▸ **Source material**:

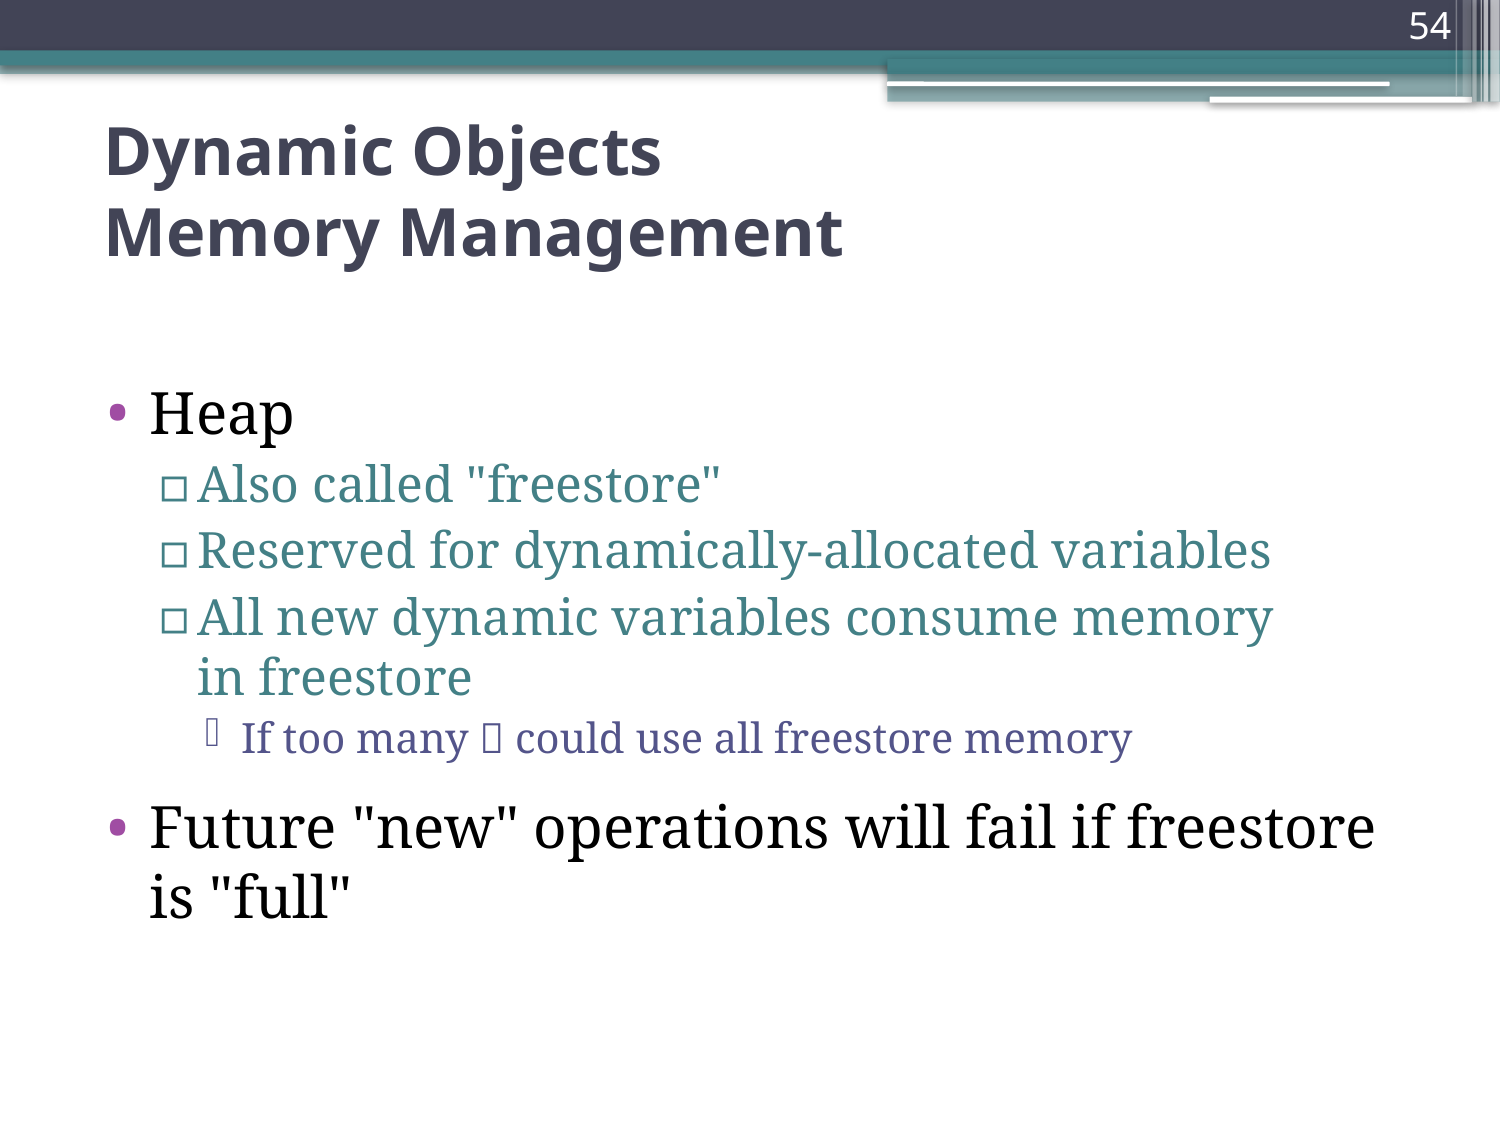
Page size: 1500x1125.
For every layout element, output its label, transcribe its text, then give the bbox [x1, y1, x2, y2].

slide_number 54 [1341, 0, 1466, 61]
title Dynamic Objects Memory Management [88, 101, 1439, 277]
list Heap Also called "freestore" Reserved for dynamically-allocated variables All new dynamic variables consume memory in freestore If too many  could use all freestore memory Future "new" operations will fail if freestore is "full" [75, 368, 1425, 1079]
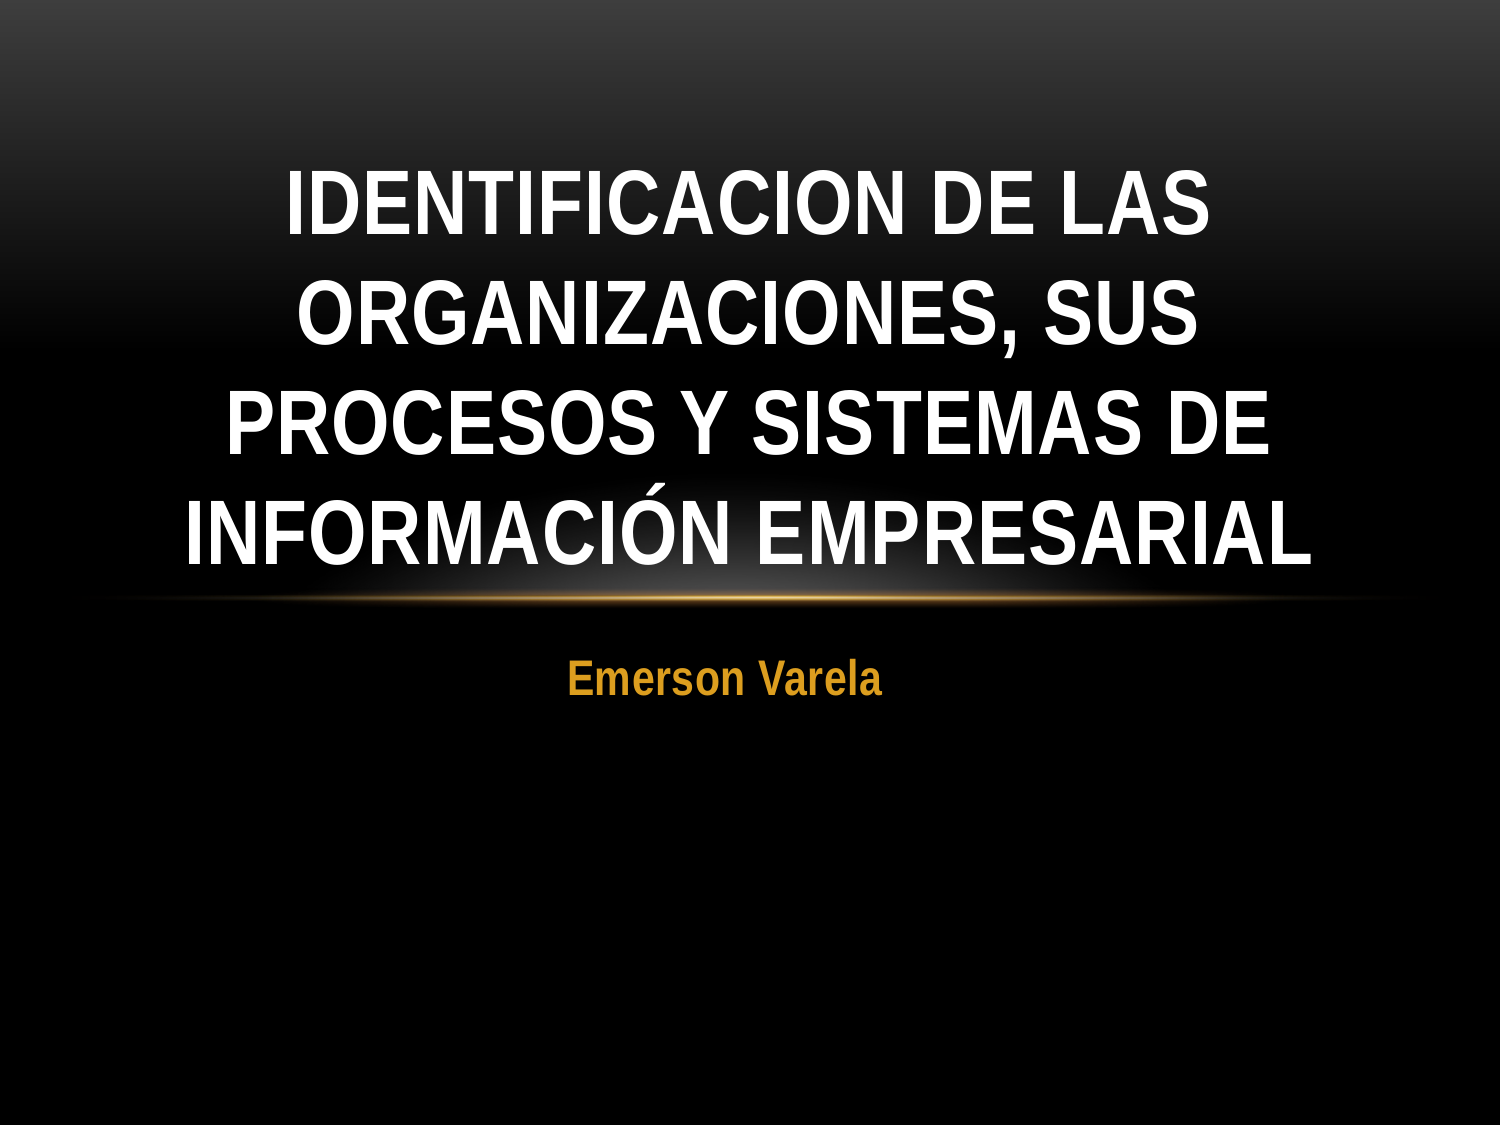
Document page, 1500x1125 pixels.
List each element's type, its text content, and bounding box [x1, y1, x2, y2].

subtitle Emerson Varela [200, 637, 1250, 925]
picture [0, 0, 1500, 750]
title IDENTIFICACION DE LAS ORGANIZACIONES, SUS PROCESOS Y SISTEMAS DE INFORMACIÓN EMPRESARIAL [112, 42, 1388, 591]
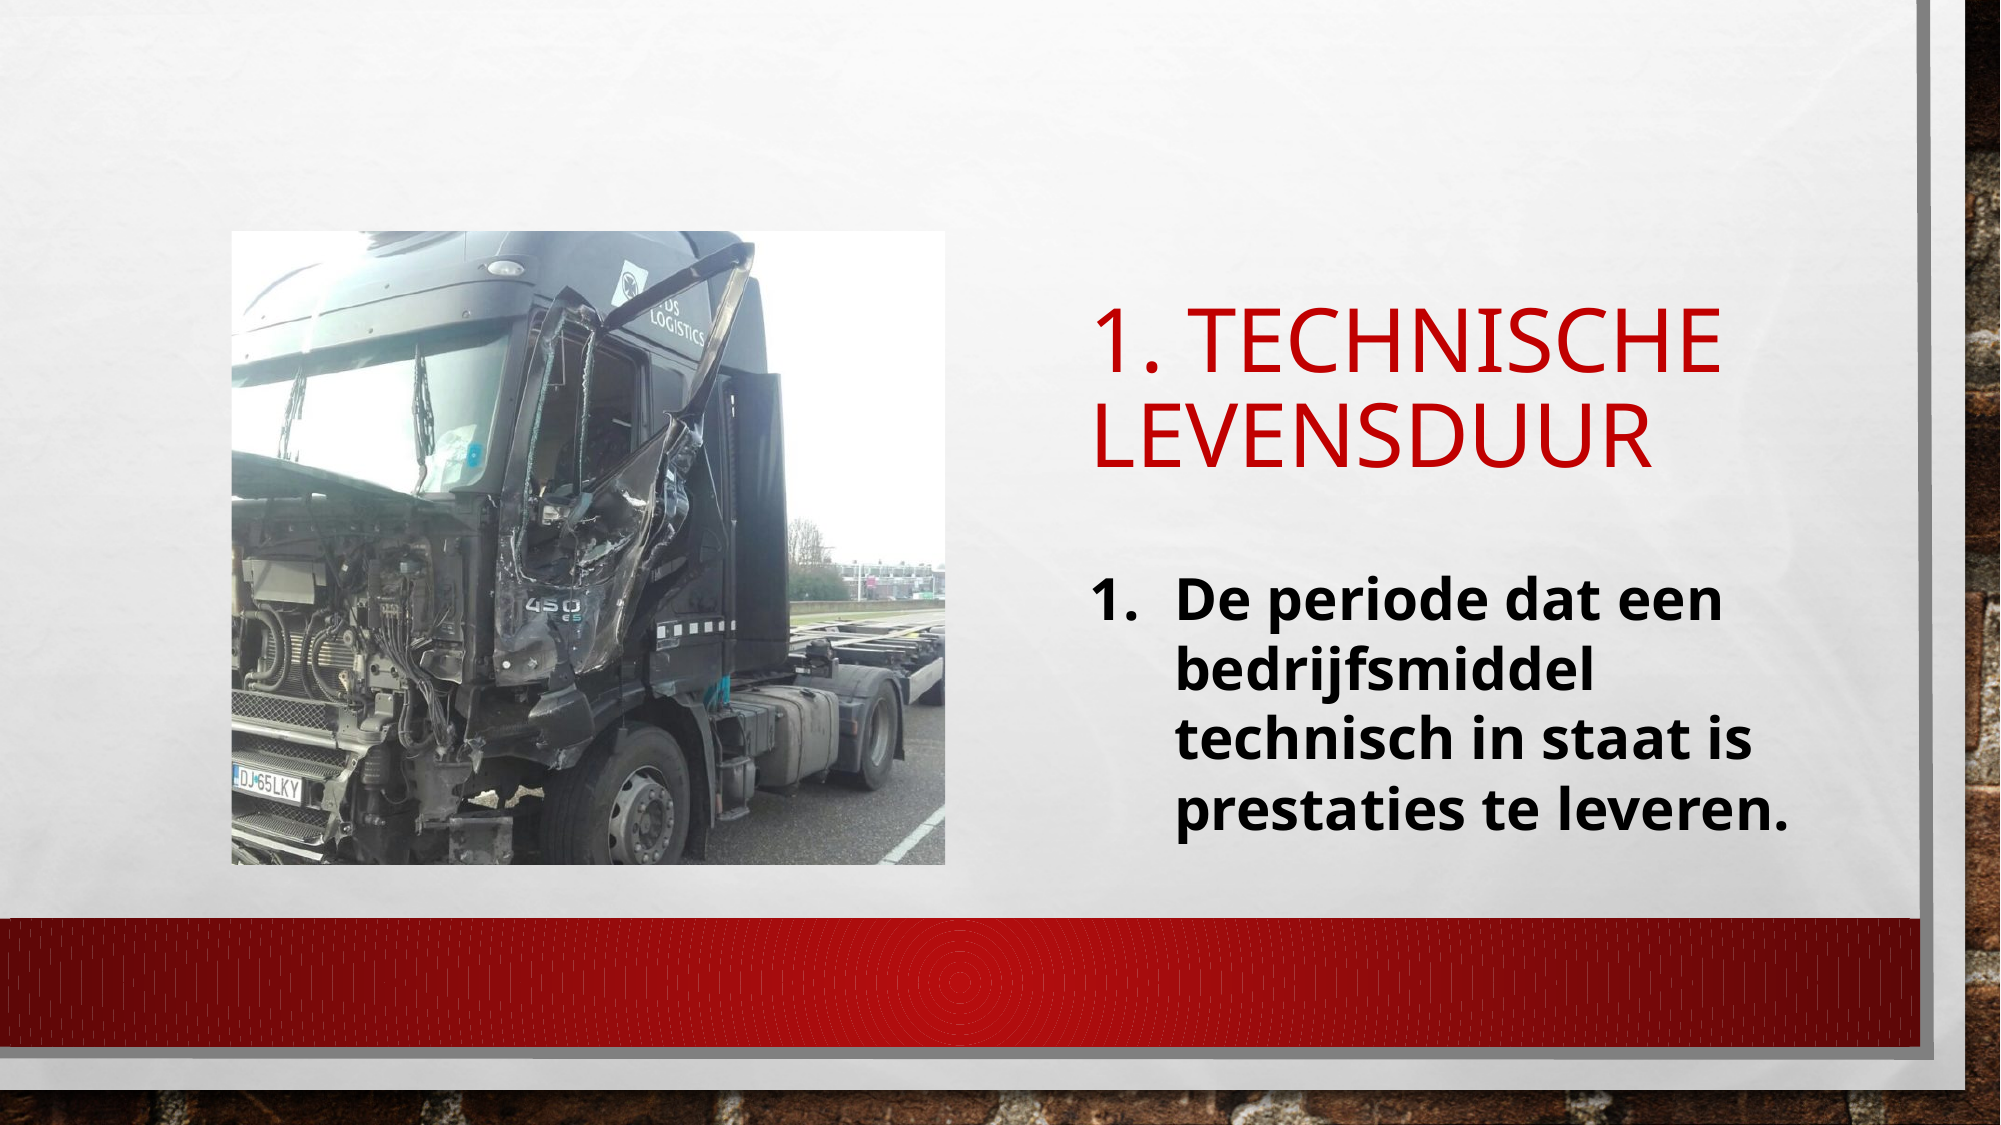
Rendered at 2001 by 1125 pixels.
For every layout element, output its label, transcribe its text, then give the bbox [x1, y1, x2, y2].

picture [0, 0, 2000, 1125]
text_box De periode dat een bedrijfsmiddel technisch in staat is prestaties te leveren. [1075, 509, 1853, 850]
title 1. Technische levensduur [1075, 170, 1820, 495]
picture [231, 231, 946, 865]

▸ **Exercise brief**: The answer must reproduce every line of the records above exactly, with all pictures left out.

▸ **Response**:
Page size: 1500x1125.
For every layout element, output its label, transcribe its text, then give the bbox [x1, y1, x2, y2].

slide_number 54 [1341, 0, 1466, 61]
title Dynamic Objects Memory Management [88, 101, 1439, 277]
list Heap Also called "freestore" Reserved for dynamically-allocated variables All new dynamic variables consume memory in freestore If too many  could use all freestore memory Future "new" operations will fail if freestore is "full" [75, 368, 1425, 1079]
Document page, 1500x1125 pixels.
List each element's type, its text content, and bounding box [x1, y1, x2, y2].

subtitle Emerson Varela [200, 637, 1250, 925]
picture [0, 0, 1500, 750]
title IDENTIFICACION DE LAS ORGANIZACIONES, SUS PROCESOS Y SISTEMAS DE INFORMACIÓN EMPRESARIAL [112, 42, 1388, 591]
Rendered at 2001 by 1125 pixels.
For every layout element, output its label, transcribe its text, then give the bbox [x1, y1, x2, y2].

picture [0, 0, 2000, 1125]
text_box De periode dat een bedrijfsmiddel technisch in staat is prestaties te leveren. [1075, 509, 1853, 850]
title 1. Technische levensduur [1075, 170, 1820, 495]
picture [231, 231, 946, 865]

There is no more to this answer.